Open dave08 opened 1 week ago
Hi. Library we're using now only has String and Char options for delimiter. Is your file a CSV/TSV or just a plain txt with some special format you want to parse?
Say I have (output from kubectl get namespaces
):
NAME STATUS AGE LABELS
argo-events Active 2y77d app.kubernetes.io/instance=argo-events,kubernetes.io/metadata.name=argo-events
argo-workflows Active 2y77d app.kubernetes.io/instance=argo-workflows,kubernetes.io/metadata.name=argo-workflows
argocd Active 5y18d kubernetes.io/metadata.name=argocd
beta Active 4y235d kubernetes.io/metadata.name=beta
Then I have multiple spacess as delimiters...
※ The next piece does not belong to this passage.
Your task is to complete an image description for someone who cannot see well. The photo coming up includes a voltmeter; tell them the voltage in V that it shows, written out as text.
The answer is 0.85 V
In some command line outputs, I have two words in one column:
NAME CLUSTER CDS LDS EDS RDS ECDS ISTIOD VERSION
foo-5fcd67944f-2t97k.dev Kubernetes SYNCED SYNCED SYNCED SYNCED NOT SENT istiod-1-18-7-dbcdbb5f4-nth9n 1.18.7
foo-6f8bf4c9b9-qrwf9.prod Kubernetes SYNCED SYNCED SYNCED SYNCED NOT SENT istiod-1-16-7-6d46d45875-gxtzw 1.16.7
Like that NOT SENT... that's where a regex can help here. It's not just tabs, it's a bunch of spaces.
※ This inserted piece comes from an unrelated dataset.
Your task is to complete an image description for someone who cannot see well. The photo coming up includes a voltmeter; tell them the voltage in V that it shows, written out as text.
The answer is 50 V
Also, how would you parse Markdown tables (or similar)...? Unless the library trims all those extra spaces... but I guess with markdown there might be more complications that just a delimiter.
Good questions indeed. I think such tables should be parsed by readDelimStr in the future. For now i can only suggest something like this for Markdown.
fun String.markdownCells() = trim('|').split("|").map { it.trim() }
val s = """
| Month | Savings |
| -------- | ------- |
| January | $250 |
| February | $80 |
| March | $420 |""".trimIndent()
val lines = s.lineSequence()
lines.drop(2).toList().toDataFrame().split { value }.by { it.markdownCells() }.into(lines.first().markdownCells())
I think that's a bit of an advanced technique for most people with this kind of use case... and it involves parsing in two steps...
I wonder if some kind of readDSL would be better here... it could possibly work by line and give helpers for extracting the titles and values?
Please share desired API or example of usages that you have in mind. Maybe something like this could be added
Maybe since this is a function to especially read delimeters, it might be useful to have an override that takes in a Regex as a delimiter... this might be used for command line output tables that are usually space separated but sometimes inside a column value there might be a single space, so I need to use "\s\s+" to correctly read it in.